"Be careful what you wish for, because you may get it." So a million finger-wagging moralists have warned us. As a lad, I reckoned my simple wish for more and more books was blameless, high-minded and couldn't possibly go wrong. I hadn't thought ahead to the day when, living with maybe twenty thousand volumes in a big Victorian house, I'm forever fretting about making room for new arrivals.
Free review copies were part of the dream. When I was new to SF fandom, there was a mysterious monopoly deal whereby one enthusiast had persuaded British publishers that he was the official reviews agent for UK fanzines. He cornered all SF review copies and doled them out to editors he approved of. I sent in a humble request but never got anything, apparently because I'd been in the Oxford University SF Group and Official Monopoly Man thought students were poncy elitists.
So I scrounged review copies for my first fanzine by writing to publishers about this "major new journal of SF criticism" in terms that surely made them think, "What a poncy elitist." Unlikely books trickled in. Nonfiction on the healing powers of cod-liver oil; Clive James's first collection of TV reviews (good stuff, but ...); a dreadful self-published SF novel by Lord Weymouth of Longleat House in which the human race has evolved into "huge steaming lumps of purple jelly, anchored to metallic plates which are embedded within rubberised constructions of great architectural beauty ... And we emit a soft, musical blurping sound for the purposes of communication." Blurp!
Here the page ripples and blurs to indicate the passage of decades during which – thanks to my long book-reviewing stint in White Dwarf and other games magazines – regular parcels of freebie genre fiction became part of life. So did the need for a bigger house.

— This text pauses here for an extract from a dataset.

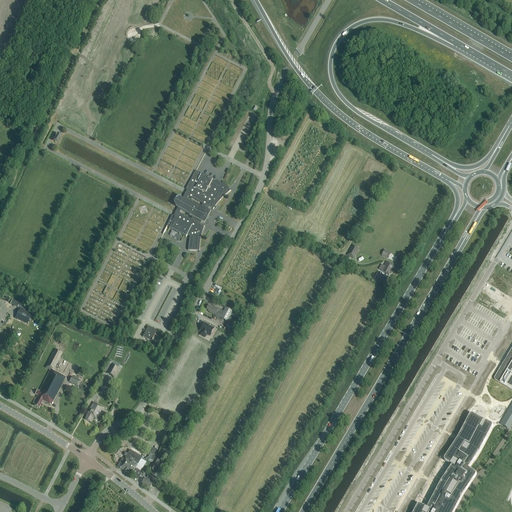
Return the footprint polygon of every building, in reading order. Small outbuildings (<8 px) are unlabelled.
[(204,223),(202,221),(204,217),(206,218),(207,216),(205,215),(208,211),(210,212),(210,211),(208,210),(209,208),(213,209),(213,210),(214,208),(217,205),(219,202),(221,200),(223,198),(225,196),(227,194),(230,191),(224,182),(221,184),(196,171),(186,190),(187,190),(183,199),(182,199),(181,198),(180,198),(179,198),(178,199),(177,199),(175,202),(175,203),(175,204),(175,205),(176,206),(177,207),(178,208),(174,216),(172,216),(163,234),(163,235),(163,234),(167,226),(170,228),(169,228),(170,229),(170,228),(179,232),(179,233),(180,234),(181,233),(186,236),(186,237),(188,234),(190,235),(189,240),(189,242),(189,246),(188,251),(199,251),(200,247),(200,242),(201,239),(202,236),(202,232),(203,229),(204,226),(200,224),(202,222),(204,223)] [(353,259),(359,249),(353,245),(347,255),(353,259)] [(388,259),(391,254),(385,250),(382,255),(388,259)] [(392,272),(395,267),(386,261),(384,266),(381,265),(379,269),(382,271),(389,275),(391,271),(392,272)] [(209,305),(207,309),(209,310),(208,311),(215,315),(216,313),(221,315),(220,318),(227,322),(232,311),(226,307),(223,312),(220,310),(214,307),(214,308),(209,305)] [(20,308),(16,318),(27,323),(32,313),(20,308)] [(204,324),(200,330),(202,331),(200,335),(205,338),(208,334),(211,335),(210,336),(211,336),(214,329),(210,326),(210,327),(204,324)] [(156,332),(148,327),(143,337),(151,341),(156,332)] [(494,379),(495,380),(495,381),(496,381),(511,390),(511,348),(504,362),(506,363),(503,368),(501,367),(495,377),(495,378),(494,378),(494,379)] [(53,371),(62,353),(55,349),(46,368),(50,370),(39,391),(37,390),(35,394),(37,395),(33,403),(35,404),(34,406),(39,408),(43,401),(51,405),(65,377),(53,371)] [(114,378),(119,368),(112,364),(107,374),(114,378)] [(78,387),(82,381),(72,376),(69,382),(78,387)] [(95,416),(98,412),(100,413),(103,409),(94,404),(91,408),(88,412),(89,413),(87,415),(88,415),(85,420),(90,422),(92,419),(94,416),(95,416)] [(465,424),(461,431),(466,433),(467,432),(469,433),(469,434),(470,435),(470,436),(474,438),(475,438),(477,439),(478,437),(480,438),(479,440),(484,443),(488,436),(488,435),(489,433),(492,428),(492,427),(492,426),(492,425),(492,424),(491,424),(489,423),(486,422),(483,421),(483,420),(482,419),(473,415),(472,414),(471,414),(470,414),(470,415),(469,415),(469,416),(466,421),(467,421),(465,424)] [(451,466),(444,476),(451,480),(452,479),(467,489),(468,487),(468,488),(475,476),(476,476),(476,475),(476,474),(475,473),(475,472),(470,469),(470,470),(468,468),(471,464),(478,454),(479,452),(480,450),(481,450),(484,443),(479,440),(480,438),(478,437),(477,439),(475,438),(474,438),(470,436),(470,435),(469,434),(469,433),(467,432),(466,433),(461,431),(458,437),(458,438),(457,439),(456,440),(448,453),(447,455),(449,456),(445,461),(451,466)] [(146,462),(147,461),(151,463),(158,452),(153,449),(148,458),(144,460),(146,462)] [(120,468),(131,474),(137,465),(137,466),(142,457),(130,450),(125,458),(125,459),(125,460),(123,459),(118,466),(120,468)] [(154,471),(160,461),(155,458),(149,468),(154,471)] [(151,482),(154,478),(148,475),(146,479),(144,478),(141,484),(150,488),(153,483),(151,482)] [(414,511),(413,511),(453,511),(456,508),(456,507),(457,505),(458,505),(463,495),(466,490),(467,489),(452,479),(451,480),(444,476),(442,479),(442,480),(443,480),(442,483),(438,489),(437,489),(436,490),(429,504),(427,508),(420,505),(417,511),(415,509),(414,511)]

The books still swarm in, burying the doormat in piles of young-adult vampire zombie dystopias with big swords. Some are ARCs, advance reading copies, blazoned with hideous warnings against parting with this priceless rarity. Apparently you must keep all ARCs forever or resort to book-burning. Usually I pass the moral dilemma to Oxfam.
(Peter F. Hamilton's publishers went through a phase of having him sign all his review ARCs. All that wrist-ache and writer's cramp, suffered in the sure knowledge that he wouldn't be getting a penny in royalties from any of those copies ...)
In the old days, freebies sometimes came with a gentlemanly note saying "It is particularly requested that no review should appear before the date of publication." The post-Harry Potter era is harsher, with occasional paranoid publicists who ask the hapless reviewer to sign a formal embargo agreement, laden with hideous legal penalty clauses, before being allowed to see the book (hardly ever by an author likely to induce J.K. Rowling-style spoiler frenzy). In these cases I murmur inaudibly yet with much emotion, "If you don't trust me, you can sod off."
Another change that's tiresome for peace-loving reviewers is a switch of (metaphorical) reproductive strategies. Trad publishing used what biologists called the r-strategy: spraying review copies all over the place like frogspawn, in hope that a lucky few will prosper. Now, maybe because of increasingly steep postal costs, some publicists have switched to the K-strategy where each precious volume is cherished like a human child and found the best possible home. In practice this means email exchanges in which a wheedling PR person tries to persuade the surly and uncooperative critic (me) to make a firm commitment to read and review some treasured work before actually seeing the thing. I never know how to answer those emails.
Then there's the reviewing ... but that's the easy part.
David Langford gets his headaches from the hard part, which is reading the bloody books.